Born in 1953 in Newark, New Jersey, Booker received her Bachelor of Arts in Sociology from Rutgers University in 1976 and her Master of Fine Arts from the City College of New York (CUNY) in 1993. Booker studied a variety of disciplines including African dance, ceramics, weaving, basketry and tai ’chi. These practices have shaped her innovative artistic practices in sculpting, painting, collage, and photography, using materials such as rubber, plastic, ceramic, and bronze. Known for her elaborate and ornamental sculptures created from used and discarded construction materials, such as rubber tires that Booker defines as "abstractly African," the artist merges ecological concerns with explorations of racial and economic difference, globalization, and gender. Her powerful work across diverse mediums has brought forth the transformation of discarded tires and stainless steel into complex assemblages.
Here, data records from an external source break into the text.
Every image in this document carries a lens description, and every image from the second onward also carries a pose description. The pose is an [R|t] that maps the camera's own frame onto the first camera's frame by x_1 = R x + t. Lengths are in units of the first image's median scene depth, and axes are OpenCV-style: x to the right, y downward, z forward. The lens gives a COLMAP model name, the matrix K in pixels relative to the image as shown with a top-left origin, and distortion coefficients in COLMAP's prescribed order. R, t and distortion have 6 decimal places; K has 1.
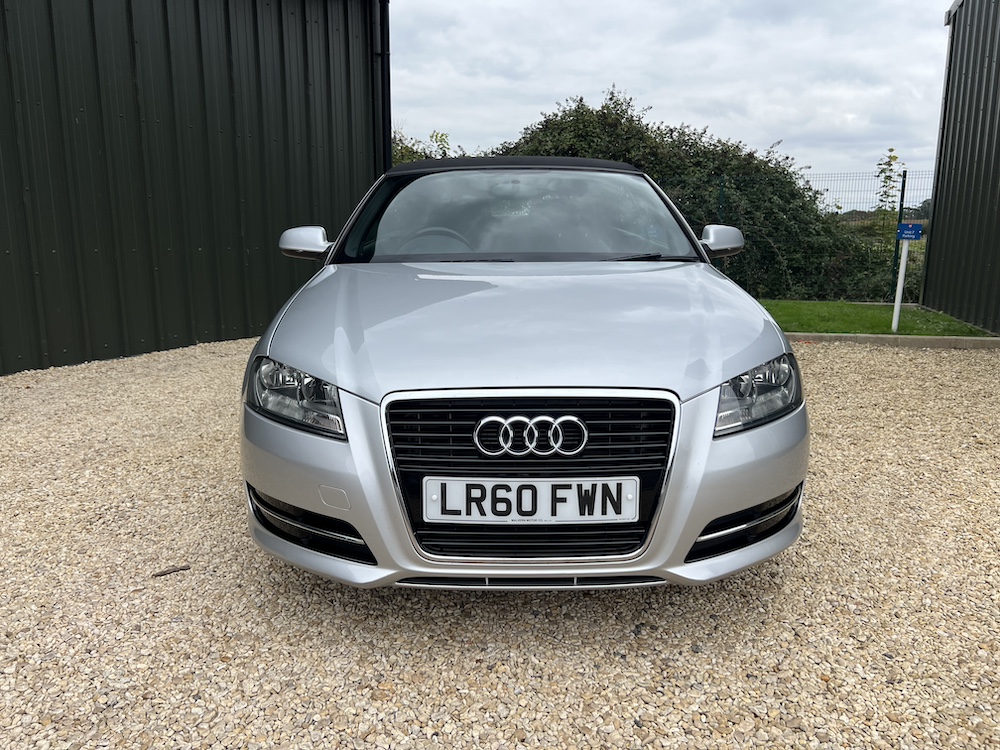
lens RADIAL K [[758.3, 0, 509.9], [0, 758.3, 374.4], [0, 0, 1]] dist [0.058002, -0.061541]
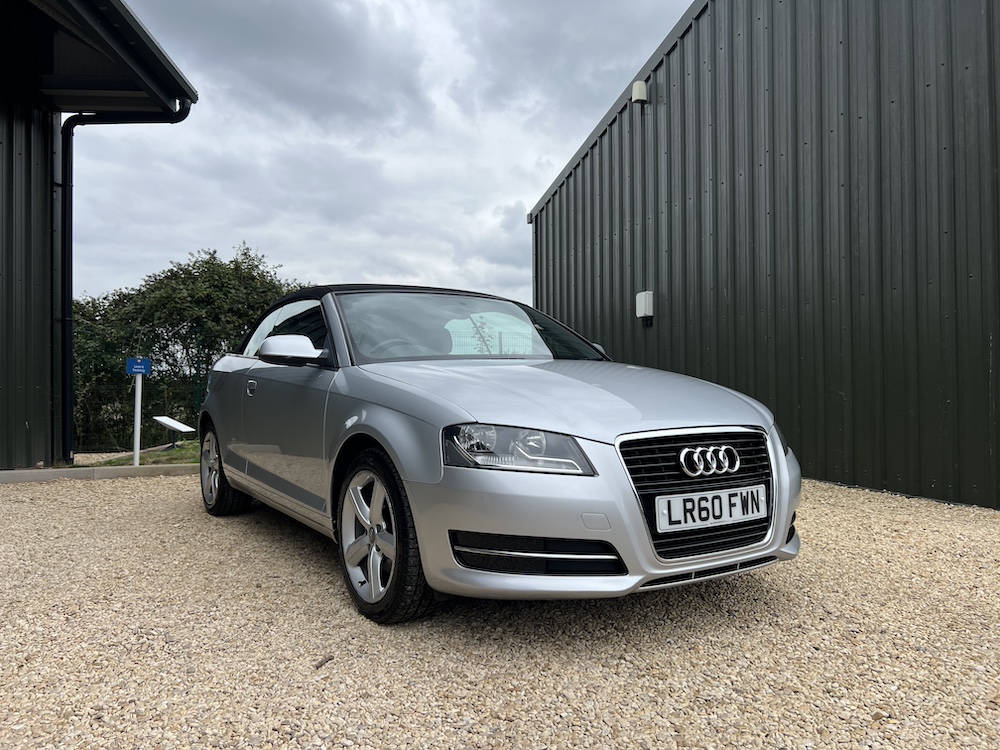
lens RADIAL K [[758.9, 0, 500.0], [0, 758.9, 375.0], [0, 0, 1]] dist [0.005154, -0.002893]
pose [[0.845106, 0.002508, 0.534592, -1.033753], [0.107458, 0.978782, -0.174467, 0.128306], [-0.523687, 0.204889, 0.826905, 0.023258]]
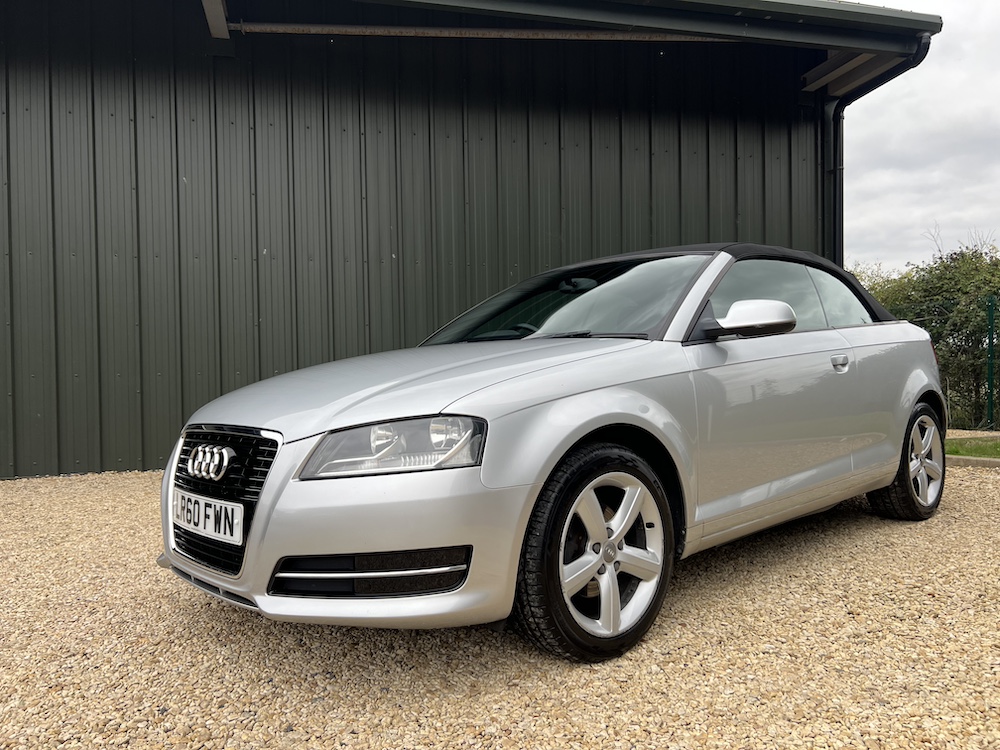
lens RADIAL K [[756.2, 0, 504.6], [0, 756.2, 377.3], [0, 0, 1]] dist [0.052197, -0.049608]
pose [[0.677368, -0.011820, -0.735549, 1.286186], [-0.117675, 0.985255, -0.124200, 0.040854], [0.726171, 0.170685, 0.665989, 0.489713]]
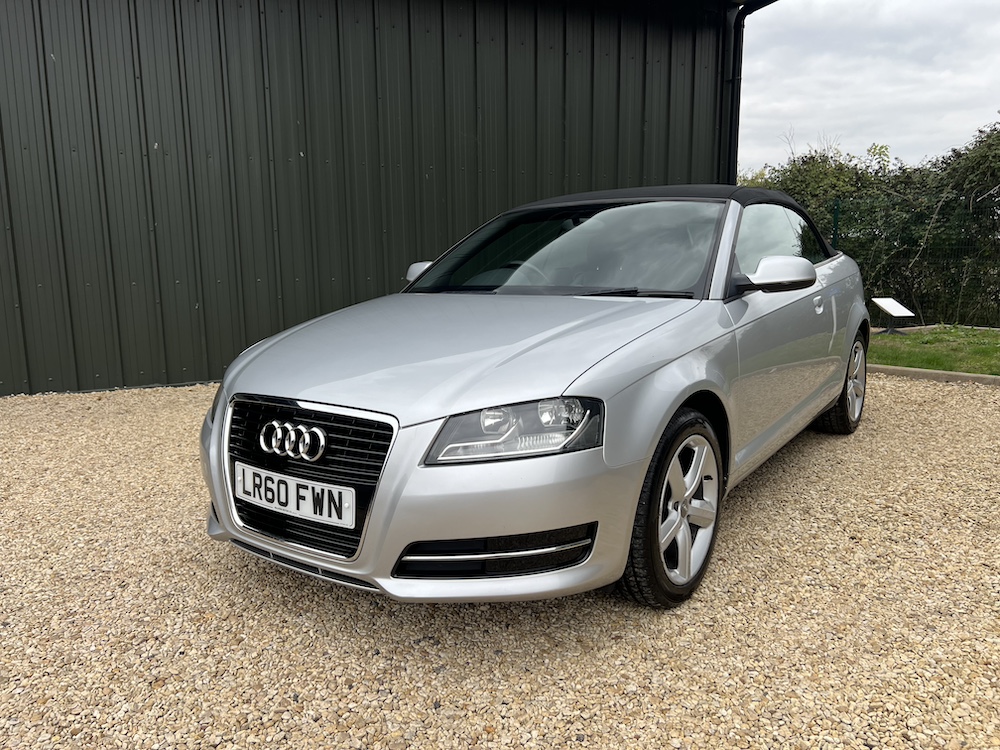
lens RADIAL K [[758.3, 0, 509.9], [0, 758.3, 374.4], [0, 0, 1]] dist [0.058002, -0.061541]
pose [[0.814948, 0.079280, -0.574086, 0.989687], [-0.095987, 0.995382, 0.001200, -0.057393], [0.571530, 0.054127, 0.818794, 0.202706]]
Booker began integrating scrapped construction materials into large, outdoor sculptures in the early 1990s. Her artistic process is enormously physical, from transporting the tires to reshaping them with machinery. Slicing, twisting and weaving this medium into radically new forms and textures, Booker gives the industrial materials an anthropomorphic quality. Focusing on the experience of being Black in America, her rubber tire works encompass various interwoven elements that are in conversation with each other. The varied tones of the rubber parallels human diversity, while the tire treads draw upon African scarification and textile design. The visible wear and tear on the tires mirrors the physical marks of aging.
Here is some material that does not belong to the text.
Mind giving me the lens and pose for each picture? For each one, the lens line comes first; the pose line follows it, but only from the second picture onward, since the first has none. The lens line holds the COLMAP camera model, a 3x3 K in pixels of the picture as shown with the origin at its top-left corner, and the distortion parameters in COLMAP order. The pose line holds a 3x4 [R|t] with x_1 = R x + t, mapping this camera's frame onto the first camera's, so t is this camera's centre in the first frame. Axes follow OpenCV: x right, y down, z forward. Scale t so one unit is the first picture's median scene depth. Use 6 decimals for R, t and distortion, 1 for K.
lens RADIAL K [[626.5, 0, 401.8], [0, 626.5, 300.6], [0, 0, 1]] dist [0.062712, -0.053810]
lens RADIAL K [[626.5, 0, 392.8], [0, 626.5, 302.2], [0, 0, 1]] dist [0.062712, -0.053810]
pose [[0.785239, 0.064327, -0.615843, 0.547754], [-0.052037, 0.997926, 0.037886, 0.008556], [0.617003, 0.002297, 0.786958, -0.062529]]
Similar to the construction of her woven works is Booker’s personal aesthetic, which turns her body into a moving piece of art. Booker views herself as “a sculpture through her tasks of dressing, sewing, cooking, and other daily activities,” as she considers them to be art forms in their own rights. In the 1980s, Booker created wearable sculptures that serve as an imaginative space in which chi, or life energy, is emanated through the flow of materials. The wearable sculpture, which includes a headdress, is made with various African textiles, wrapped on top of each other with hanging strips of draped fabric to create movement. The sculptures are powerful constructions that command attention, at once fanciful and solemn.
Her works stand as testimony to art’s transformative impact. Chakaia Booker’s abstract sculptures stem from a tradition in modern art of using found objects and industrially fabricated materials recalling artists as diverse as Mark Di Suvero, Louise Nevelson, and Marcel Duchamp. Her commitment to being a performing work of art in constant flux coinciding with her power to challenge restrictive institutions demonstrates Booker's ability to be an engaged, all-encompassing artist of vicissitude.
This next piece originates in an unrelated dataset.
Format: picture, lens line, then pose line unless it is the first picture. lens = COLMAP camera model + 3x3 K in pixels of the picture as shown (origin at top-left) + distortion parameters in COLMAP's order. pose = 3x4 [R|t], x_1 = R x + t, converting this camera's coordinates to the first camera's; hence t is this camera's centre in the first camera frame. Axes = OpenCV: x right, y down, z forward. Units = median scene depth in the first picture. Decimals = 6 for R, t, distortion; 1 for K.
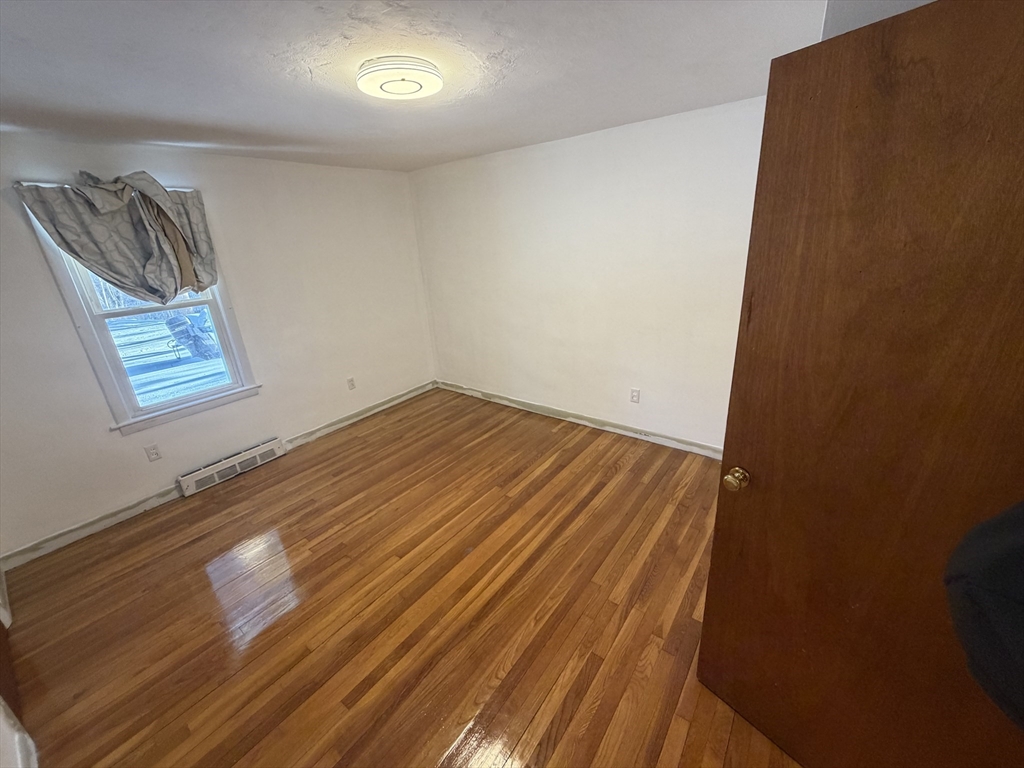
lens RADIAL K [[411.0, 0, 512.6], [0, 411.0, 391.8], [0, 0, 1]] dist [0.000325, 0.000225]
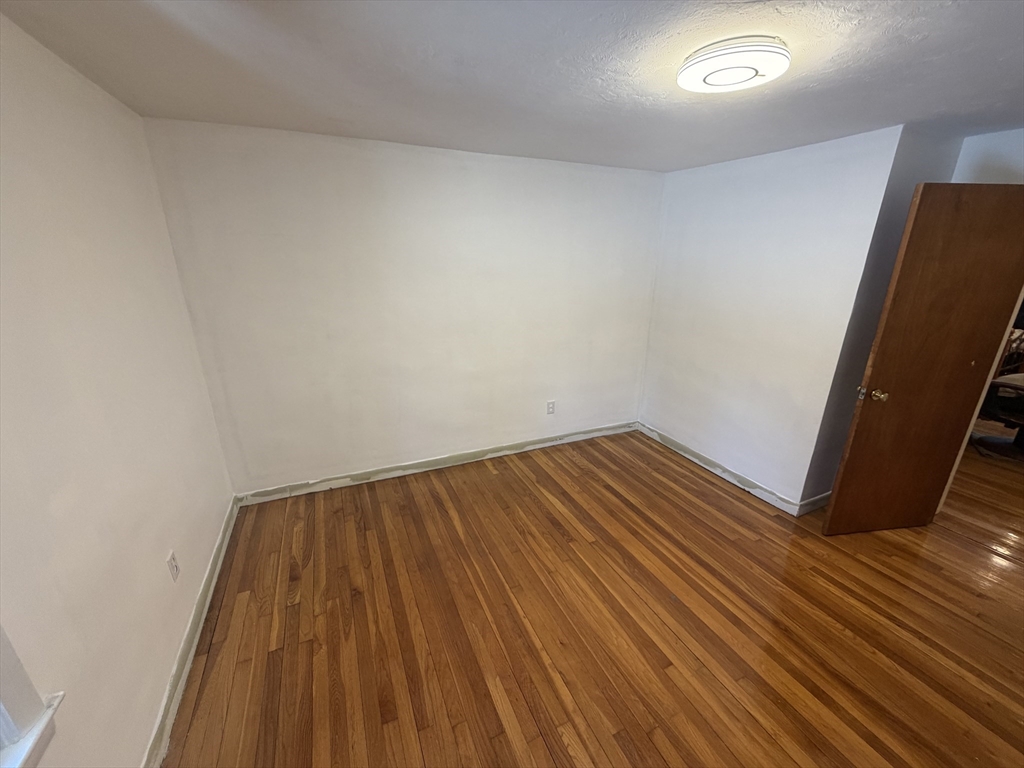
lens RADIAL K [[411.0, 0, 506.5], [0, 411.0, 388.7], [0, 0, 1]] dist [0.000325, 0.000225]
pose [[0.471253, -0.218664, 0.854463, -0.648983], [0.281963, 0.955292, 0.088959, -0.161425], [-0.835714, 0.199004, 0.511840, 0.518790]]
Booker’s works are contained in more than 40 public collections and have been exhibited across the US, in Europe, Africa, and Asia. Booker was included in the 2000 Whitney Biennial and received a Guggenheim Fellowship in 2005. Recent public installation highlights include Millennium Park, Chicago (2016-2018), Garment District Alliance Broadway Plazas, New York, NY (2014), and National Museum of Women in the Arts New York Avenue Sculpture Project, Washington DC (2012).
The Institute of Contemporary Art, Miami recently published a monograph which is currently available on the occasion of Chakaia Booker's 2021 retrospective, The Observance.